In several more tweets, she indicated she was clearly unhappy, calling the Hilton first "arseholes" and "cheap bastards" and saying she hoped her tweets deterred others from staying there.
Later, she said the family had decided to pay for internet access, but refused to eat in the hotel or spend anything extra, and would avoid the chain in future.
"Also, now we've paid were downloading heaps," she wrote.
Carnahan Darby isn't the first guest to complain about the Hilton's internet policy - TripAdvisor is full of posts such as "Hilton's Wi-Fi policy sucks" - alongside similar complaints about other luxury hotels, which can charge up to $20 per night to access "premium" internet speeds.
Many only allow members or those who book direct to access Wi-Fi for free.
The policies are in direct contrast to those employed by cheap hotels and backpackers, where Wi-Fi usually comes at no cost.
Despite surveys revealing the behaviour infuriates customers - in fact it is at the top of many travellers' must-have lists - many hotel chains have been slow to change.
Some critics say it's to keep fast internet as a perk for loyal customers only, or to do with the challenge of maintaining premium bandwidth speeds.
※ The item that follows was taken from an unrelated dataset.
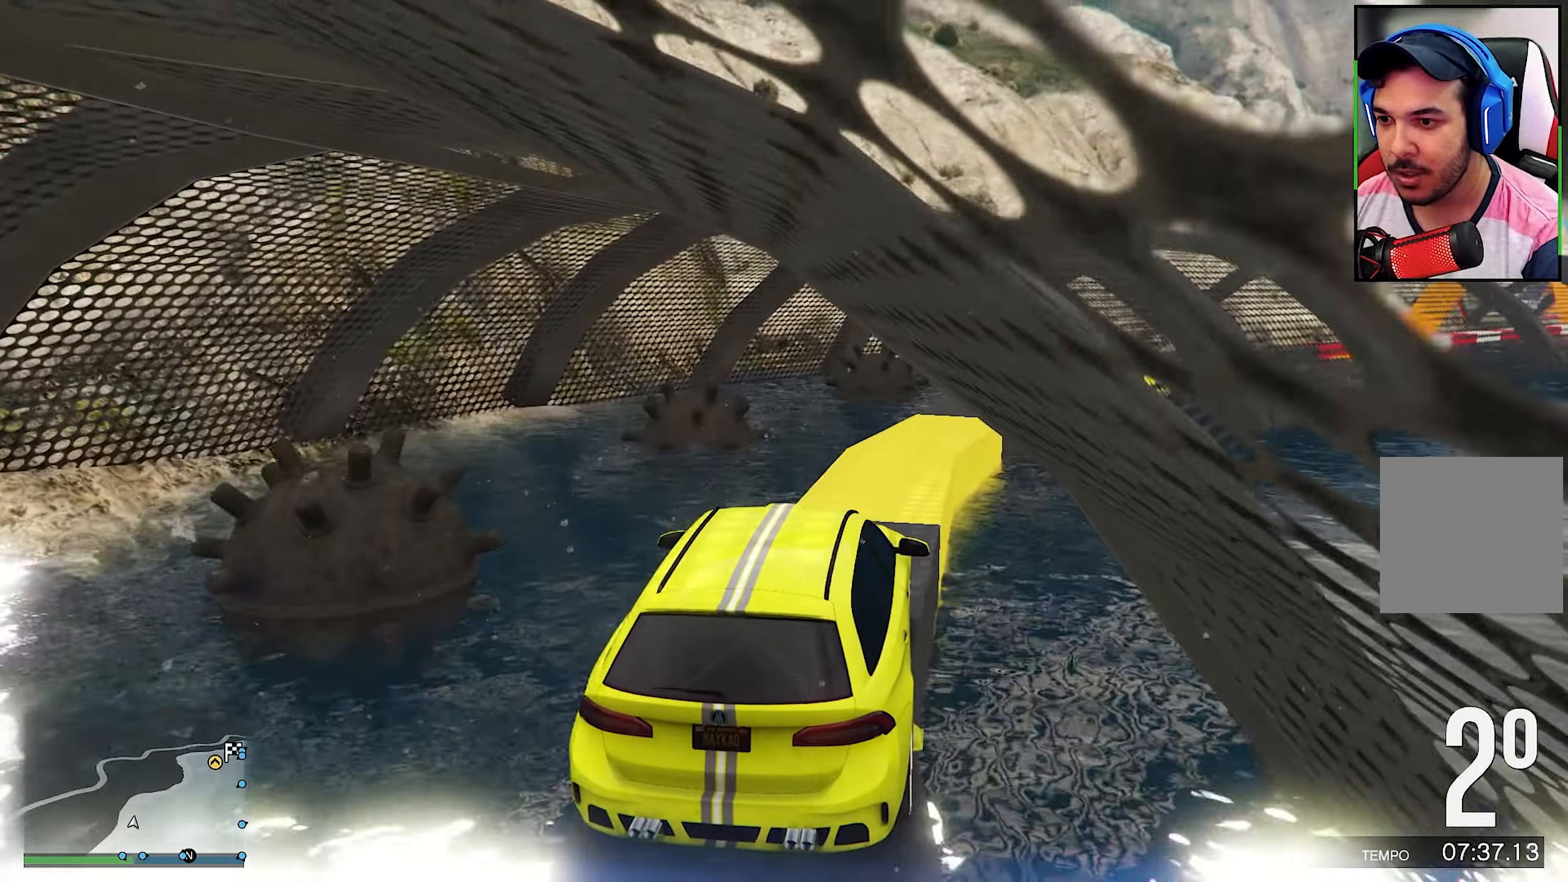
{"buttons": ["R2"], "left_stick": "center", "right_stick": "center", "events": [[33, "left_stick", "center"], [350, "R2", "down"], [350, "left_stick", "down-right"], [433, "left_stick", "center"]]}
Others believe it's to encourage guests to watch pay-per-view instead of Netflix, with the hotel clipping the ticket on the way past.
Tony Repetti, a hotel management professor, told Marketplace.org in 2014 he thought the reason luxury hotels made guests pay was "because they can".
He says, luxury hotels will charge more because they know their customers will pay more.
"A $20 fee on a $400 room ... is probably not a big deal when they're paying $400 for a room," Repetti said.
The only way to change the behaviour, the experts agreed, was to vote with your wallet.